Score:0

How to create an auto executeable for running commands ad admin?

mh flag

I have an old laptop I run Ubuntu on. However the capacity of this pc is small, so I have to clean often. But opening the file with the commands, copying and pasting into the terminal, gets boring quick. So the idea is to set up a cron job every 5 hours. But I can't even get the .sh file to execute my admin tasks, even though I gave it chmod 777.

The commands in my clean.sh:

#!/bin/bash
free -h && sudo sysctl -w vm.drop_caches=3 && sudo sync && echo 3 | sudo tee /proc/sys/vm/drop_caches && free -h
echo 3 > /proc/sys/vm/drop_caches && swapoff -a && swapon -a && printf '\n%s\n' 'Ram-cache and Swap Cleared'
sync; echo 2 | sudo tee /proc/sys/vm/drop_caches 
sync; echo 1 | sudo tee /proc/sys/vm/drop_caches 
apt-get purge $( dpkg --list | grep -P -o "linux-image-\d\S+"| head -n-4 )
apt-get autoremove
apt-get clean
sync && echo 3 | sudo tee /proc/sys/vm/drop_caches***
update-grub
apt-get autoremove --purge
apt-get remove package-name1 package-name2
apt-get autoremove

How do I do this so that it executes these lines of commands?.

Marco avatar
br flag
One mistake and you kill your installation. Most of the stuff is not necessary and the rest is dangerous. Dropping caches and cleaning swap slows down the system, linux handles this perfectly by itself. With autoremove all unneeded kernels are removed in a secure way, your script will remove kernels in use (worst case).
Score:1
cn flag

To run a script with root permissions on Ubuntu, you can use sudo crontab -e to add the script to the system crontab file.

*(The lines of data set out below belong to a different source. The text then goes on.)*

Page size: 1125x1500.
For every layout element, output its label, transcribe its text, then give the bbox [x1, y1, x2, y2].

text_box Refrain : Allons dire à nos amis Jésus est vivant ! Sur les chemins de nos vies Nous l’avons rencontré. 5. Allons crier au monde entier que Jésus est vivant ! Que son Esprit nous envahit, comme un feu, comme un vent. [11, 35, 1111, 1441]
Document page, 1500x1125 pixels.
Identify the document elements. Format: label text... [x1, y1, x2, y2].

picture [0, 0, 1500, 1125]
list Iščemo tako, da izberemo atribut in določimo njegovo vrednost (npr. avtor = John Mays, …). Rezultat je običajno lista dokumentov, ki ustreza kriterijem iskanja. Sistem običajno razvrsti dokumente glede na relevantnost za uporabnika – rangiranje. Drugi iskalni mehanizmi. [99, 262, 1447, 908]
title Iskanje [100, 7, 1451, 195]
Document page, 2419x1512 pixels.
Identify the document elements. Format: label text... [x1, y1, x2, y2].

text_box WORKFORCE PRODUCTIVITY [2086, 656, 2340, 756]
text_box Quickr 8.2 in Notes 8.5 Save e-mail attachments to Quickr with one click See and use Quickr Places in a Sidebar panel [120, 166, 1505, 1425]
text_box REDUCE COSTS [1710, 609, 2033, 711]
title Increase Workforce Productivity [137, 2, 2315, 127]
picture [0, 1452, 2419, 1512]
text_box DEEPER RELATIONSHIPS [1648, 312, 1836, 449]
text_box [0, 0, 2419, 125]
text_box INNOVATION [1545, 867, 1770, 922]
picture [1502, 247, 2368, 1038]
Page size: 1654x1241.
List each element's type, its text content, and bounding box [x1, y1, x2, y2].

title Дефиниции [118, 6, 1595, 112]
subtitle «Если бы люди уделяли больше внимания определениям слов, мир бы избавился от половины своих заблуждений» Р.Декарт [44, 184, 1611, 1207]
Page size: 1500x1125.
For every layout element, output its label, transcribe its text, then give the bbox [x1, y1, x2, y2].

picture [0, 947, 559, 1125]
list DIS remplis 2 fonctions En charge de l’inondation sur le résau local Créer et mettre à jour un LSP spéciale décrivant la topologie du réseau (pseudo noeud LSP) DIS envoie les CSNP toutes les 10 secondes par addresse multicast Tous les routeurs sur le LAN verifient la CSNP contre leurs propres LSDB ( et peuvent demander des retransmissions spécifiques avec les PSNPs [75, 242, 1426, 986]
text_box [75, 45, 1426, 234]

The script you intent to execute should be executable, i.e., have the executable bit set. For security, it is preferred to set the executable bit for the owner only, and change the owner of the script to root so that only root can execute it.

Score:1
cn flag
  • chmod 777 is bad. 750 at most if you have 2 or more ppl on that system otherwise 700.
  • don't put sudo inside scripts. Use sudo to run the script. If you need 'root' you need a sudo -i first to get a #. Or use /etc/crontab with user 'root'.
  • if you use cron don't put commands in the script that only echo results (like free -h). Otherwise you will need to redirect it to a file so you can see what the result was.

But I can't even get the .sh file to execute my admin tasks,

it is executed with

./clean.sh

and you will need to examine errors it shows. Some of these commands look off; I would assume the sysctl command needs root not sudo.

If you want to do this using a cron add the directory of the file between ./ and clean.sh.

In /etc/crontab it would be something like this:

0 5,10,15,19,23 * * *    root    ./dir/dir/clean.sh

and it runs at 5, 10 am, 3, 7 and 11 pm.

You can add a redirection to log notifications by adding >> /var/log/clean.log.

Personally I would not use cron but systemd for this and add a bit of logic: only execute this if the system reaches a threshold: if free -h shows used memory above 90% or so then execute these lines. That way the system is cleared when needed.

Mind also that most of these do nothing to address "However the capacity of this pc is small".

These don't need to run every 5 hours:

apt-get purge $( dpkg --list | grep -P -o "linux-image-\d\S+"| head -n-4 )
apt-get autoremove
apt-get clean


apt-get autoremove --purge
apt-get remove package-name1 package-name2
apt-get autoremove

And why is there an update-grub? You don't alter grub in this script.